No. Everything is politics. You just happen to be too close and emotionally invested to see it as such. It is fine to hold strong opinions and consider some items 'obvious' or even 'inalienable', but pretending those are all not just a temporary set of values we agreed on as a society is silly.
edit: Even saying 'I am apolitical' is a political statement.
Everything may have a political lens with which it can be viewed, but that doesn't make literally everything "political" in the typical usage of the word. Are all workplace conflicts political? Is all unethical workplace behavior political? Is failure to follow IT security guidelines in the workplace political? It's possible to confidently answer "yes" to all of these questions with the right logical contortions, but at that point we'll have reached reductio ad absurdum.

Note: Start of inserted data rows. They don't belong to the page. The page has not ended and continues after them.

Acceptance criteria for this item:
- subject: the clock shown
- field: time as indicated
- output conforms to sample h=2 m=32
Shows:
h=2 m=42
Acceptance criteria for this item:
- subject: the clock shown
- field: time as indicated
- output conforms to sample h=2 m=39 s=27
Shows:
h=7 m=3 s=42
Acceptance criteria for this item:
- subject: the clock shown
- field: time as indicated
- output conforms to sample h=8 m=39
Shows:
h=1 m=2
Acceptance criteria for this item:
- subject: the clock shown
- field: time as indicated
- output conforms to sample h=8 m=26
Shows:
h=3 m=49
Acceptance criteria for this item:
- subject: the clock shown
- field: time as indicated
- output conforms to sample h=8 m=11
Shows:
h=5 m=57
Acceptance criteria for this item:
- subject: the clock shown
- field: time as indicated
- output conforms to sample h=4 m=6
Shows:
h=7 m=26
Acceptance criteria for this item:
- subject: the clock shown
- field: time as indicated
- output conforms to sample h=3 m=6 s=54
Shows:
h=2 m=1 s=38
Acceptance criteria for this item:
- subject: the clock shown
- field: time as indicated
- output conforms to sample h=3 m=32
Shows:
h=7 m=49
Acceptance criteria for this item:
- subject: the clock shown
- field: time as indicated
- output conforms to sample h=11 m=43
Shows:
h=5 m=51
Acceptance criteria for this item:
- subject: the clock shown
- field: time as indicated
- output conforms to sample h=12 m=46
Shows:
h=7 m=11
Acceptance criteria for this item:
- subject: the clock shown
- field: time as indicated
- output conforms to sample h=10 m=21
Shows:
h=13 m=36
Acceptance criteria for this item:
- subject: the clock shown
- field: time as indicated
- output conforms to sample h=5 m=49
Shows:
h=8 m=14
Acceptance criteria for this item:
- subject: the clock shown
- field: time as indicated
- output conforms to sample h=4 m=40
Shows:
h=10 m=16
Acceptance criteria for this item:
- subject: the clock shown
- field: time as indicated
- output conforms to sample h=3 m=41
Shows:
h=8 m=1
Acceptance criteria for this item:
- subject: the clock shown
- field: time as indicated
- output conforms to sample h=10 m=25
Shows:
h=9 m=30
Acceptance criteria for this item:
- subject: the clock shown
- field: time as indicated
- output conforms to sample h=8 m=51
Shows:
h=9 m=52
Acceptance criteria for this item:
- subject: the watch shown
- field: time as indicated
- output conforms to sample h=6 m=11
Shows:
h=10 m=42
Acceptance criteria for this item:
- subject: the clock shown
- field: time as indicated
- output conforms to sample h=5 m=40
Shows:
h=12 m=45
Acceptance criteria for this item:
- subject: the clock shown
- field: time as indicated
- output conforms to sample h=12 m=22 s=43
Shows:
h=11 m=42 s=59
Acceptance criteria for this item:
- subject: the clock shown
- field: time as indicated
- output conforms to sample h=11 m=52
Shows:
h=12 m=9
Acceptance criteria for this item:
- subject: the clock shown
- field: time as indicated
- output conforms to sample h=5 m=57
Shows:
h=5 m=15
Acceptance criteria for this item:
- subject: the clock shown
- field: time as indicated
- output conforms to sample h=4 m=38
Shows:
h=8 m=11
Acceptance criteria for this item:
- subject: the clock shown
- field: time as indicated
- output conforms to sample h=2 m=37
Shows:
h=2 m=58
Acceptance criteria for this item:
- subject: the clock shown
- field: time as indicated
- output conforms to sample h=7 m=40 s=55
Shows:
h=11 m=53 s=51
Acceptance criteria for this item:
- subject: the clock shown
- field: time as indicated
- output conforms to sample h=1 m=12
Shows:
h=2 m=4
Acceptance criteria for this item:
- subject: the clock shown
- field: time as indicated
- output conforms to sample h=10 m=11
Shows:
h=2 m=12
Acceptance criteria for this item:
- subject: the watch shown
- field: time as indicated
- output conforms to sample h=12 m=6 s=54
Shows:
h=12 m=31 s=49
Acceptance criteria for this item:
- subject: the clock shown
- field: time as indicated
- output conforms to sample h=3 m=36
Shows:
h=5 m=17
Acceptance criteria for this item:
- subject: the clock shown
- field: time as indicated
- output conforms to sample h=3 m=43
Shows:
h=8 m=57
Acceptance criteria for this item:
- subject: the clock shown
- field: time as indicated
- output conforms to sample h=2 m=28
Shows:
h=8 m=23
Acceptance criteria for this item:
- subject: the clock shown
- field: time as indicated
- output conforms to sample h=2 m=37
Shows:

When you manage a group of people that have to work together while trying to maximize workplace outcomes within existing legal framework, organizations have a professional motivation to cover topics like workplace fairness, bias, respectful behavior, etc.
We are actually in agreement. What we don't seem to agree on is that easiest way for a corporations to avoid this particular pitfall is by not being anywhere near it. Especially in 2022.
> What we don't seem to agree on is that easiest way for a corporations to avoid this particular pitfall is by not being anywhere near it.
I think we disagree in that I don't believe many of these issues can be avoided. If you're seeing caste-based discrimination in your workplace (for instance, just to use an issue that isn't legally mandated to address), any attempt to avoid it is a tacit endorsement of the practice. There are no sidelines upon which to stand.
edit: Even saying 'I am apolitical' is a political statement.